There are a couple of key steps to finding a position in volunteer management: identifying open positions and preparing for the interview. Here are some suggestions on how to get ready, whether you are transitioning from another career or looking for a volunteer management position right out of high school, college/university, or a year of service:

Where to Look

Volunteer management positions are generally advertised in a number of places. One of the standards is newspaper classifieds; don't forget to check weekly papers if they exist in your area. However, more and more, volunteer management positions can be found online, whether they are on the hiring organization's website, on an online job board like the one hosted by Idealist.org (hint, hint) or Energize, Inc., a local online space like Craigslist, or via local nonprofit networking listservs (in Portland, OR, the Community Nonprofit Resource Group, or CNRG, announces events, volunteer opportunities and job postings to over 15,000 members). Finally, volunteer management positions can also be found through postings and announcements sent out by professional associations.

The Interview

The interview process can vary wildly depending on the organization. Typical questions can cover past experience and expertise, your understanding of the organization's mission and programs, specific volunteer management practices (i.e. what do you do to find, recognize, retain, etc. volunteers?), and program management skills. One volunteer management professional was asked how she planned to develop a volunteer program where none had existed before.
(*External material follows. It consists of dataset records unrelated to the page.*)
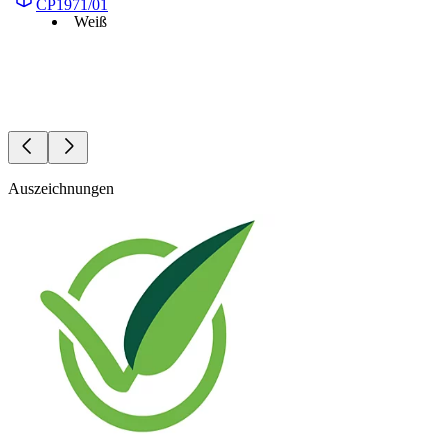
CP1971/01
Weiß
Auszeichnungen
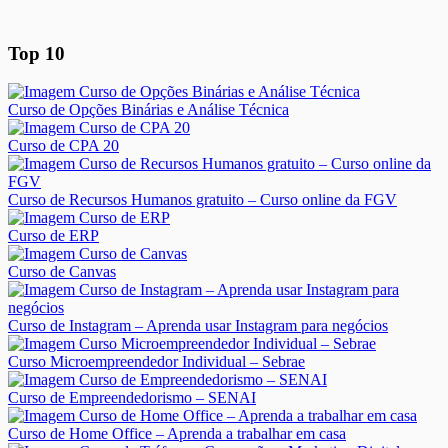
Top 10
Curso de Opções Binárias e Análise Técnica
Curso de CPA 20
Curso de Recursos Humanos gratuito – Curso online da FGV
Curso de ERP
Curso de Canvas
Curso de Instagram – Aprenda usar Instagram para negócios
Curso Microempreendedor Individual – Sebrae
Curso de Empreendedorismo – SENAI
Curso de Home Office – Aprenda a trabalhar em casa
Many applicants only go through one formal interview with the executive director and/or human resources director; others go through several interview stages. One volunteer management professional had three interviews: one with the position's supervisor, one with management peers, and a third with board members. Another applicant had five (!) interviews: an initial phone interview, an interview with the position's supervisor, an interview with the executive director and human resources director, an interview with program staff, and finally, a volunteer shift at the organization for the applicant to develop a greater understanding of the program and its activities. Unfortunately, there is no universal interview model; the good news though is that each job posting should make the interview process clear. And if it isn't clear, simply ask – the more information you have, the better prepared you'll be!